We have spent fifteen years building access to this off-market layer. In practice, this means you see properties that never reach the public sites, often before competing buyers have any awareness of them. We pre-screen, visit on your behalf, send you a video walkthrough and a written technical assessment, and you only fly in for the final selection of two or three serious candidates.
Step four: making an offer
In France, offers are made in writing and typically have a 5 to 10 day validity. The standard format is a letter (lettre d'intention d'achat or offre d'achat) addressed to the seller's agent or directly to the seller, specifying the offered price, financing conditions if any, and any conditions precedent.
Once accepted by the seller, the offer creates a moral commitment but not yet a legal one. The legal commitment comes at the next step, when the compromis de vente is signed.
Step five: the compromis de vente (preliminary sale agreement)
The compromis de vente (or sometimes promesse de vente) is signed at the notaire's office, typically 1 to 4 weeks after the offer is accepted. It is the legally binding sale contract, conditional on a few elements:
- A 7 to 10 day legal cooling-off period (délai de rétractation), during which you can withdraw without penalty.
- The diagnostic reports (energy performance, lead, asbestos, electrical, gas, termites, building condition). Most are produced before signing the compromis, but a few can take additional time.
- Financing condition (condition suspensive d'obtention de prêt), if you are buying with a mortgage. You typically have 45 to 60 days from signing to obtain the loan offer.
At the signing of the compromis, you pay a deposit of 5 to 10% of the purchase price into the notaire's escrow account (compte séquestre). If you withdraw after the cooling-off period and the conditions are satisfied, you lose this deposit.
The signing of the compromis can be done in person, but for our American clients it is most often done remotely by power of attorney. The notaire prepares the document, we review it with you over a video call, and a colleague or a clerc de notaire signs in your name based on your written instructions.

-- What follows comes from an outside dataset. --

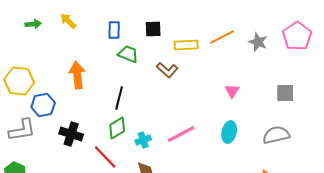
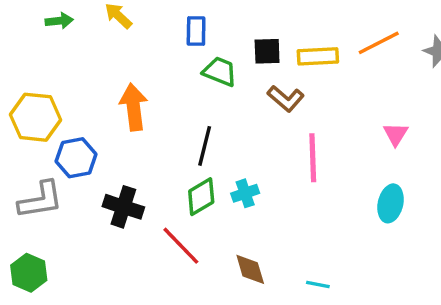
black square: (153, 29) -> (267, 51), moved
pink line: (181, 134) -> (313, 158), moved, turned -64
cyan cross: (143, 140) -> (245, 193), moved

Step six: the closing, l'acte authentique
The acte authentique is the final transfer of ownership, signed at the notaire's office typically 60 to 90 days after the compromis. By this date, the funds must be in the notaire's escrow account in full (price plus all fees), the mortgage loan must be finalized if applicable, and any remaining conditions must be lifted.
At the signing, the notaire reads the full sale deed aloud (legally required in France), all parties sign, the keys are handed over, and the property is registered in your name at the service de la publicité foncière (the French equivalent of a land registry). You become the legal owner at the moment of signing.
Like the compromis, the acte authentique can be signed remotely by power of attorney if you cannot be in France. We coordinate the procuration through a notary in the United States (most US notary publics can authenticate the document, with apostille if needed for international use).
Step seven: post-closing administration
After closing, several administrative steps follow:
- Connection of utilities (electricity via EDF or alternative provider, gas, water, internet), typically handled by us as part of The Paris Acquisition.
- Notification to the building's management (syndic de copropriété) of the change of ownership.
- Subscription to building insurance (mandatory in France).
- Registration with the local centre des impôts for taxe foncière and taxe d'habitation purposes.
- If renting the property: registration of the rental activity, declaration as meublé non professionnel (LMNP) or meublé professionnel (LMP) depending on income volume, and corresponding tax setup.
- On the US side: addition of the asset to your annual FBAR and FATCA reporting if applicable, and consultation with your US CPA on cost basis and depreciation if the property generates rental income.